QuickStart Guides

To get up and running with CircuitMaker as quickly as possible, use the following five QuickStart guides. These guides are intentionally light, aimed at focusing your attention on where to get at specific functionality, the UI elements involved, and the recommended engineering flow as you use CircuitMaker to journey from idea to manufactured design reality.

  • QuickStart – Working with Design Projects – this guide takes you through managing your design projects, from within the CircuitMaker and a web browser. You will learn how to create, open, clone, and ultimately share your design project with specific people and the entire CircuitMaker Community.
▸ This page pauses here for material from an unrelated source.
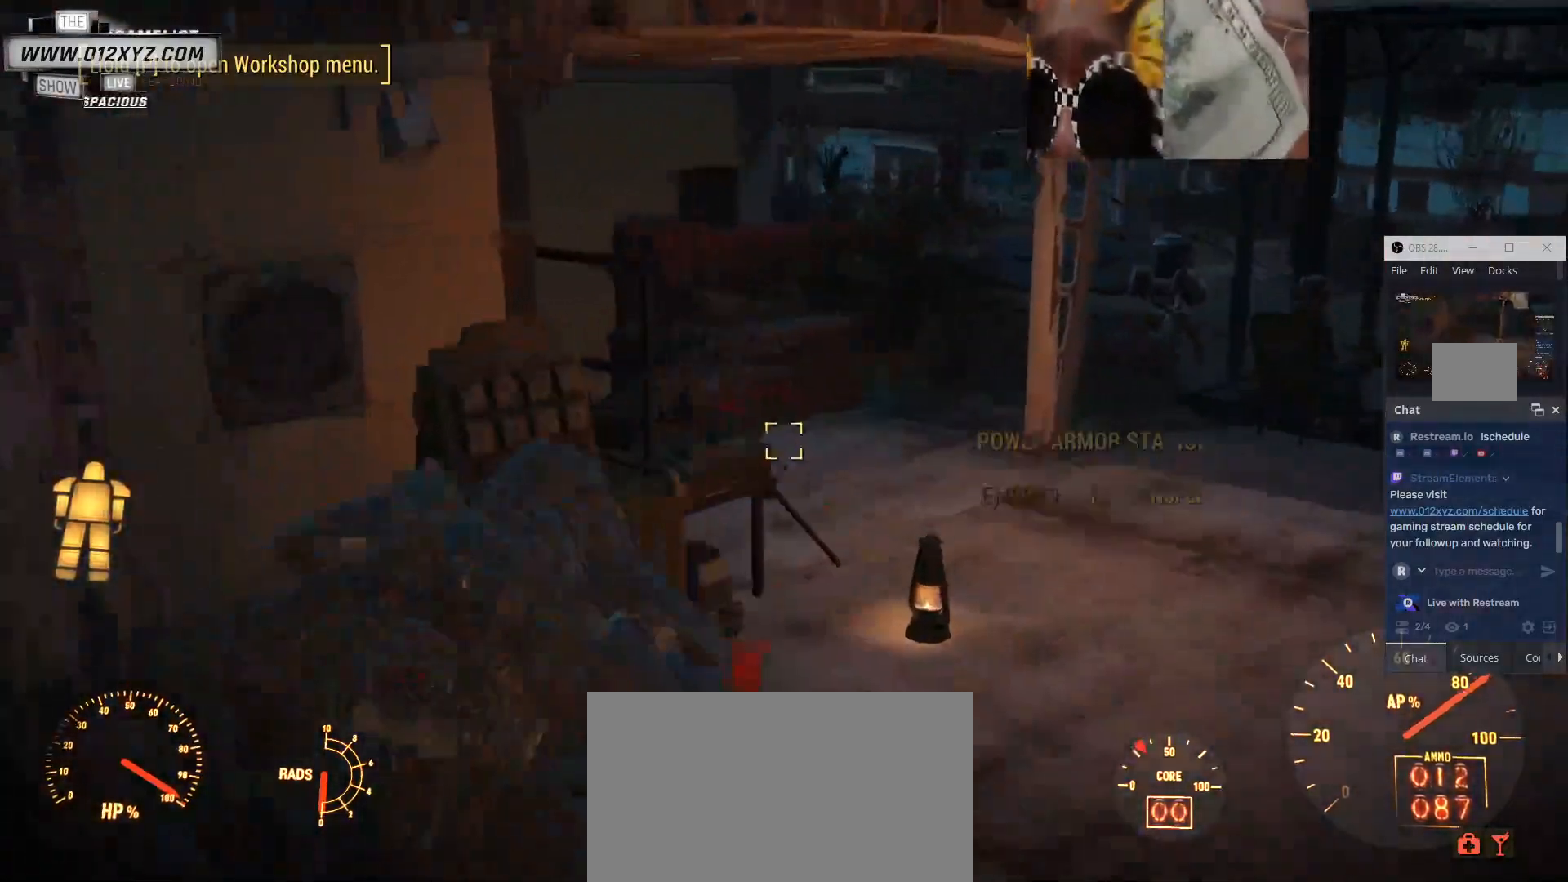
Gameplay with keyboard and mouse; each line is a JSON object with the keys and mouse buttons held at the frame after it. "events" lists presses ("down") and releases ("up") of "1", "2", "3", "4", "5", "a", "alt", "b", "c", "ctrl", "d", "e", "f", "g", "q", "r", "s", "shift", "space", "t", "tab", "v", "w", "x", "z", "mouse_left", "mouse_wheel", "mouse_right", "mouse_mb4" and "mouse_mb5" between this image and that frame as [ms after this image, input, new state], when the widget could be followed in between. "mouse_left", "mouse_wheel", "mouse_right", "mouse_mb4", "mouse_mb5" = the "left", "wheel", "right", "mb4", "mb5" buttons of the "mouse" list. No other keys are recorded. "wheel" means that the mouse wheel is clicked or scrolled. Not read: mouse_move.
{"keys": ["w", "x"], "mouse": [], "events": [[33, "c", "down"], [67, "v", "up"], [333, "c", "up"], [367, "x", "down"], [400, "d", "up"]]}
You will also learn how to work with projects created by other users of the community.
  • QuickStart – Capturing Your Design Idea as a Schematic – this guide takes you through setting up your page, the use of templates and techniques for drawing and editing, and how to search for and place your components, before ultimately wiring up your circuit and running a verification.
  • QuickStart – Laying out Your PCB – this guide takes you through setting up your PCB design environment, including board geometry and stackup and the definition of design constraints, or rules. Once your design is transferred from the schematic source documents to the PCB, you are then taken through component placement, before ultimately routing your board and checking that it meets all constraints and is error-free, before you can pass it off for manufacture.
  • QuickStart – Preparing Your Design for Manufacture – this guide takes you through how to generate manufacturing documentation that will be used to produce your board. From prints of the schematics and drawings of the PCB, to a Bill of Materials and other generated manufacturing output (such as Gerbers and ODB++), to designing with variants and releasing the design to your Personal Space.
  • QuickStart – Component Management – this guide takes you through working with the community component library and creating new community and custom components. You will also learn how to manage the frequently used components – your favorites component list – from within CircuitMaker and a web browser.